Practical vs. Pretty
Sometimes they can be both, but if you have to decide between the two, practical should win. Cleaning those things is hard! And you’ll be cleaning them a lot. Most high chairs come in either a wood or plastic-base (with plastic the easiest to keep clean). The seat itself should be easy to wipe so try to steer clear of material that food will cake into. The straps that keep baby secured are an important security feature and should always be used. There should be a harness that crosses each shoulder and fastens across the waist. But make sure this is adjustable for your growing baby! Padding on the straps is a nice touch but not necessary.
Be careful not to buy a high chair that will overpower your space especially if you have a small house, or small dining room or kitchen. You likely won’t be putting it away every night (unless guests are coming) so it will quickly become a constant fixture. The easier it fits, the more room you and baby will have to maneuver around. Another key size-concern should be tray height; take a mental note (or even measure) how tall the chair is that you’ll be using to feed Junior and pay attention to how close it is to the height of the tray – you don’t want one too tall, or too short in comparison. The tray, in addition to the straps is another important safety feature that will keep baby securely in place – most trays are also adjustable to allow for your growing baby.
Do you eat out a lot or travel? You may want to consider a high chair that’s easily portable. This can mean one that’s lightweight and folds down easily (with one hand preferably), or one that clips on to the side of the table (make sure your table can withstand this!). Always test the features at the store and try folding them down several times before you buy.

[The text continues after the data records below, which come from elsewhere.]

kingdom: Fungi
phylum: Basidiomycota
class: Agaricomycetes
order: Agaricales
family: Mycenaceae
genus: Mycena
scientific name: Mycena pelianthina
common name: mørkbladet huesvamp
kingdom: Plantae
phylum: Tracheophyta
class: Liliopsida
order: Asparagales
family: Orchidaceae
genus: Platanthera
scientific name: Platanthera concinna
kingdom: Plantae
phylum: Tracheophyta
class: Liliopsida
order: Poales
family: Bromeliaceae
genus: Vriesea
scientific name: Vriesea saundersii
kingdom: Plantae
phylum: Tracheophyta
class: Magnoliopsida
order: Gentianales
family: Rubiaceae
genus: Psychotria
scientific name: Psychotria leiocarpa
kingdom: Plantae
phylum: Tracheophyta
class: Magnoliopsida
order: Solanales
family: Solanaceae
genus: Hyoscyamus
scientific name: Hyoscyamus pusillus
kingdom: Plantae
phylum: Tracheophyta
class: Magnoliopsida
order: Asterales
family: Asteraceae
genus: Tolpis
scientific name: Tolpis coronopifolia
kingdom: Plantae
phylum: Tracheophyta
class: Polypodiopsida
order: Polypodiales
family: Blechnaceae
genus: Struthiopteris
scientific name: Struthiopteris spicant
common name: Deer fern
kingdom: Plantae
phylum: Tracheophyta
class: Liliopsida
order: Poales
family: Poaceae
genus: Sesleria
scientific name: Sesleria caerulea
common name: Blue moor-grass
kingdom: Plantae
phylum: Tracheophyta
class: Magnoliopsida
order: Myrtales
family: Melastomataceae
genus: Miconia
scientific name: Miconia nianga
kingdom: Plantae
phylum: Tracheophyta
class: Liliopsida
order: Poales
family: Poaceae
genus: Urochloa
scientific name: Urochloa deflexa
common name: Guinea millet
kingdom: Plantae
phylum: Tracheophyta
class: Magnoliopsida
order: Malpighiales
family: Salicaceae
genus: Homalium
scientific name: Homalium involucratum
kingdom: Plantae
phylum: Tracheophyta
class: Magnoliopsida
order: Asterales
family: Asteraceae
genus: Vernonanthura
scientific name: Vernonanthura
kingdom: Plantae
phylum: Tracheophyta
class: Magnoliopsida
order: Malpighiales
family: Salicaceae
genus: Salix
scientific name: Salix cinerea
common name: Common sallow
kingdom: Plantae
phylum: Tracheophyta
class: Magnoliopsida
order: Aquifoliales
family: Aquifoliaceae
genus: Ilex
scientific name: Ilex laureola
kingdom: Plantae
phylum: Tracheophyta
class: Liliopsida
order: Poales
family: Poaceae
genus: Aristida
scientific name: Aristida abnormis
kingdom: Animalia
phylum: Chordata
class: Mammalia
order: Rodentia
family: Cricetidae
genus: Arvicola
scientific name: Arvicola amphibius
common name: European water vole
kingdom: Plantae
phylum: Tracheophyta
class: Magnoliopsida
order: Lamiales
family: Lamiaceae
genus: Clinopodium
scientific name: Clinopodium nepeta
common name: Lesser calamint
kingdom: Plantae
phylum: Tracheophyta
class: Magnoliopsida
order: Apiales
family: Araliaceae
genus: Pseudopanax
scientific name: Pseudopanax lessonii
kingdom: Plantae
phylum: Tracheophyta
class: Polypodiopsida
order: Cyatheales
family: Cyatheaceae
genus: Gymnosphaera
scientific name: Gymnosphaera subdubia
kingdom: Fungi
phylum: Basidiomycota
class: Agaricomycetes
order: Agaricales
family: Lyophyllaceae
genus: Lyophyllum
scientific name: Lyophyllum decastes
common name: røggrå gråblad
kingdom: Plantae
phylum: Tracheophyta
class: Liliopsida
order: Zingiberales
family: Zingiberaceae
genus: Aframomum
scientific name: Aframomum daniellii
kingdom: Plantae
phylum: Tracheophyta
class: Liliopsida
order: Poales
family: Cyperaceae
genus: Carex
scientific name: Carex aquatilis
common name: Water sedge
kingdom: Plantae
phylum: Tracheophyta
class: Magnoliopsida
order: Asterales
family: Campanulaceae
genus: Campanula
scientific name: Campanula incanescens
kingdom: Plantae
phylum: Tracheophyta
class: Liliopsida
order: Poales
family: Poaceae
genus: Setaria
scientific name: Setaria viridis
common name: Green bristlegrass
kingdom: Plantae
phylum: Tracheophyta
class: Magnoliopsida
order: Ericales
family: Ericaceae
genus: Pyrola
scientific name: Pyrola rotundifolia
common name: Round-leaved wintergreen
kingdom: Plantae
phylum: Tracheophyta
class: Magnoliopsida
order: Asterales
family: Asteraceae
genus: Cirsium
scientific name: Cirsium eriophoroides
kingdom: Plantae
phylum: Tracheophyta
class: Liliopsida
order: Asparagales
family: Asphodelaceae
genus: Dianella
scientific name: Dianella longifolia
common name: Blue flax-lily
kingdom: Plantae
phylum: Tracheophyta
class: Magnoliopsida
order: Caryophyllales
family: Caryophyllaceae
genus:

Make sure to check the weight restrictions; most will last until 25 lbs or more, but not all. Some chairs come with extendable trays; if you intend to use yours for a few years, this could be an important function, as it’ll allow for more room as baby grows.
Some high chairs are now fully convertible — from baby to toddler. The upside of this is only having to buy one. The downside is because there’s no crystal ball, you can’t foresee how transferrable your child will be; he could outgrow the confinement of the highchair long before his second birthday and prefer (or well, insist) rather, to sit in a booster seat at the table. If you wait to buy the chair (since you won’t be needing it before at least six months), you’ll have a better sense of their developing personality and can make a more informed decision.
High chairs range dramatically in price; you can spend upwards of $500. Style and brand have a lot to do with this with the European ones generally costing more, but there is something for every budget out there. Do your due diligence and you’ll find something that fits both your home and baby’s needs perfectly.